Using the bioconductor AMI

The current BioC release is 3.3 for which there is an Amazon AMI (ami-64d43409). I’m not sure why, but the AMI is in the us-east1 region which isn’t convenient for me, but we do not have permission to copy it. So all services have to be in the same availability zone (AZ) in us-east(Virginia). If there’s time, I’ll have to roll my own to have something closer to home.

Not sure if my analysis is more memory or compute heavy. Going with memory optimized. r3.2xlarge $0.66/hour.

  • r3.2xlarge $0.66/hour
  • EBS $0.05/hour

Security group: enable ssh and https (22 and 80)

Connect to instance
ssh -i /path/to/key.pem ec2-user@ip-from-aws-console

Attach an EBS (console)

      go to EC2, select Volumes, create volume 250gb of gp2

        make sure its in the same availability zone as EC2 instance

          select volumne, select attach (instance must by stopped or not running)

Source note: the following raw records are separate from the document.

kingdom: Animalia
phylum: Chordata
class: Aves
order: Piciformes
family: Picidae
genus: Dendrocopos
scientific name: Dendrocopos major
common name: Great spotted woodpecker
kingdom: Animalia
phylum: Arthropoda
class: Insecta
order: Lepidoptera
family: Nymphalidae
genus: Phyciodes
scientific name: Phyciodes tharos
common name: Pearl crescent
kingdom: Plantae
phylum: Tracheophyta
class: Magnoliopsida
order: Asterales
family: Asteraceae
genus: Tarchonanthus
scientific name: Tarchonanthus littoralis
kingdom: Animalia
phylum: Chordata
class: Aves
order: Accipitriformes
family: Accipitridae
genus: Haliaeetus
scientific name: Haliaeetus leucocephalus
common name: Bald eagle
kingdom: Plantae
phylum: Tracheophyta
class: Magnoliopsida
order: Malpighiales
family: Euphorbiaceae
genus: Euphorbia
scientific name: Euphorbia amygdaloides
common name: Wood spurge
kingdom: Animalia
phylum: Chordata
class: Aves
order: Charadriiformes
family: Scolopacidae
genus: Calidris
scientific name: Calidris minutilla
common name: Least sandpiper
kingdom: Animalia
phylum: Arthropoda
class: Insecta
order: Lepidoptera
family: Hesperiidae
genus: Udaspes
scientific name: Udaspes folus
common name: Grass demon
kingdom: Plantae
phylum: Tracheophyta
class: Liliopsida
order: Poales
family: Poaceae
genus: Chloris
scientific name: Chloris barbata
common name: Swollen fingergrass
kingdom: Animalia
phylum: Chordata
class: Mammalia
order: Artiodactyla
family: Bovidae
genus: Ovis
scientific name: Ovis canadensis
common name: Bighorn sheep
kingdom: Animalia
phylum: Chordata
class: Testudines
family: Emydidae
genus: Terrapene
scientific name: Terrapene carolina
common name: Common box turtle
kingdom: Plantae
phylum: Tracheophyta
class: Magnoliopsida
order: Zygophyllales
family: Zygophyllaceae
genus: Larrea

If the EBS is new(never used), you can see the device size and mount point

lsblk

# if this returns data, there is not filesystem and we need to create one
sudo file -s /dev/xvda1
# format
sudo mkfs -t ext4 device_name
# create mount point
sudo mkdir /data
mount /dev/xvdf /data

Details where here

To upload data

sftp -i /path/to/key.pem ubuntu@ip-from-aws-console
cd /my/dirir
put, etc

Doing it better With the need to upload data first, there are two options I can think of. First, upload to S3 then copy over to machine instance or EBS volume. The other possibility to save $$$ would be to use a low cost instance with EBS, upload data to it, then spin up a larger instance and reattach the same volume.

Using RStudio
Point browser to the public IP for the AMI instance. Login with user/pass ubuntu/bio.

Permissions problems
within RStudio, I had problems loading dplyr, etc despite the fact they were present in the /home/ubuntu/R-libs directory.
I tried:
in /etc/rstudio/rsession.conf: set r-libs-user=~/R-libs
And in /home/ubuntu/R-libs
sudo chown -R ubuntu.ubuntu *
sudo chmod -R 755 *

Not sure which one worked, but RStudio now seems to work okay.